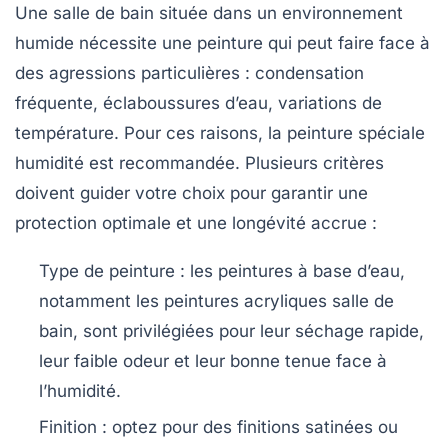
Une salle de bain située dans un environnement
humide nécessite une peinture qui peut faire face à
des agressions particulières : condensation
fréquente, éclaboussures d’eau, variations de
température. Pour ces raisons, la
peinture spéciale
humidité
est recommandée. Plusieurs critères
doivent guider votre choix pour garantir une
protection optimale et une longévité accrue :
Type de peinture
: les peintures à base d’eau,
notamment les
peintures acryliques salle de
bain
, sont privilégiées pour leur séchage rapide,
leur faible odeur et leur bonne tenue face à
l’humidité.
Finition
: optez pour des finitions satinées ou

■ Aim of the task ■
The entries above, without their pictures, should be written out exactly.

■ Result of this task ■
Une salle de bain située dans un environnement
humide nécessite une peinture qui peut faire face à
des agressions particulières : condensation
fréquente, éclaboussures d’eau, variations de
température. Pour ces raisons, la
peinture spéciale
humidité
est recommandée. Plusieurs critères
doivent guider votre choix pour garantir une
protection optimale et une longévité accrue :
Type de peinture
: les peintures à base d’eau,
notamment les
peintures acryliques salle de
bain
, sont privilégiées pour leur séchage rapide,
leur faible odeur et leur bonne tenue face à
l’humidité.
Finition
: optez pour des finitions satinées ou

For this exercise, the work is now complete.